__Records excerpted from a collection__:
━━━━━━

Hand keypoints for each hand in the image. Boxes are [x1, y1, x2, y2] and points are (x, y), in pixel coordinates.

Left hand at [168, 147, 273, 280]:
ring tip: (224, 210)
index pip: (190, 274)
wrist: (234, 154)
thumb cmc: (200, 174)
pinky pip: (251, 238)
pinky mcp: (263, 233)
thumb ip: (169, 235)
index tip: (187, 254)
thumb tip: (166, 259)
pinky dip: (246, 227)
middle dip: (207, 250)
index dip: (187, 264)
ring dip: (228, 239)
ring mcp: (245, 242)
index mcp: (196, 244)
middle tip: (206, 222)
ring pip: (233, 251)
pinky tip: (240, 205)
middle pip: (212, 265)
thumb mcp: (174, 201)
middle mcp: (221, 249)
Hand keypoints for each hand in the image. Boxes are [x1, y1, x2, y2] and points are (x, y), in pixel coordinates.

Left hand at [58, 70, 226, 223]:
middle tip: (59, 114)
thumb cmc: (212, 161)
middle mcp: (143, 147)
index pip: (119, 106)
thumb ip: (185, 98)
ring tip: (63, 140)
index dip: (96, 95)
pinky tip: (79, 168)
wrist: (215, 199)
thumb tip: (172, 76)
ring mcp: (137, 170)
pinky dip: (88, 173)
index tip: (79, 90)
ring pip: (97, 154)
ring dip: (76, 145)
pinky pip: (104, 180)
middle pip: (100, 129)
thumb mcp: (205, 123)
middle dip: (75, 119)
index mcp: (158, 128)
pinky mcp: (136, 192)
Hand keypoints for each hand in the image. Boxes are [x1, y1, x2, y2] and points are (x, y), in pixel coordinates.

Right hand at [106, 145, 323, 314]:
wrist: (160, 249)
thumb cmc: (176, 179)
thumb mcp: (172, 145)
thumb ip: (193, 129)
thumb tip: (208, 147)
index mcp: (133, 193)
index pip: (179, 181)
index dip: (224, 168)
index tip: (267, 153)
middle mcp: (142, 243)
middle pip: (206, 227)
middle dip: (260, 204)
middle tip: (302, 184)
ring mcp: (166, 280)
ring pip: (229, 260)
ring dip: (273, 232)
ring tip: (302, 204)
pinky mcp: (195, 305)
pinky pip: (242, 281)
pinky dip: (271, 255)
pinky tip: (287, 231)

━━━━━━

The answer must be the line containing "middle dip: (75, 119)" and every line after it to the end of the data, each set down exactly.

__SOLUTION TO THIS PROBLEM__:
middle dip: (75, 119)
index mcp: (158, 128)
pinky mcp: (136, 192)
Hand keypoints for each hand in the image. Boxes are [x1, y1, x2, y2] and points are (x, y), in pixel coordinates.

Right hand at [106, 145, 323, 314]:
wrist: (160, 249)
thumb cmc: (176, 179)
thumb mcp: (172, 145)
thumb ip: (193, 129)
thumb tip: (208, 147)
index mcp: (133, 193)
index pip: (179, 181)
index dip: (224, 168)
index tip: (267, 153)
middle mcp: (142, 243)
middle pip: (206, 227)
middle dip: (260, 204)
middle tip: (302, 184)
ring mcp: (166, 280)
ring pip: (229, 260)
ring dip: (273, 232)
ring tip: (302, 204)
pinky mcp: (195, 305)
pinky pip: (242, 281)
pinky dip: (271, 255)
pinky tip: (287, 231)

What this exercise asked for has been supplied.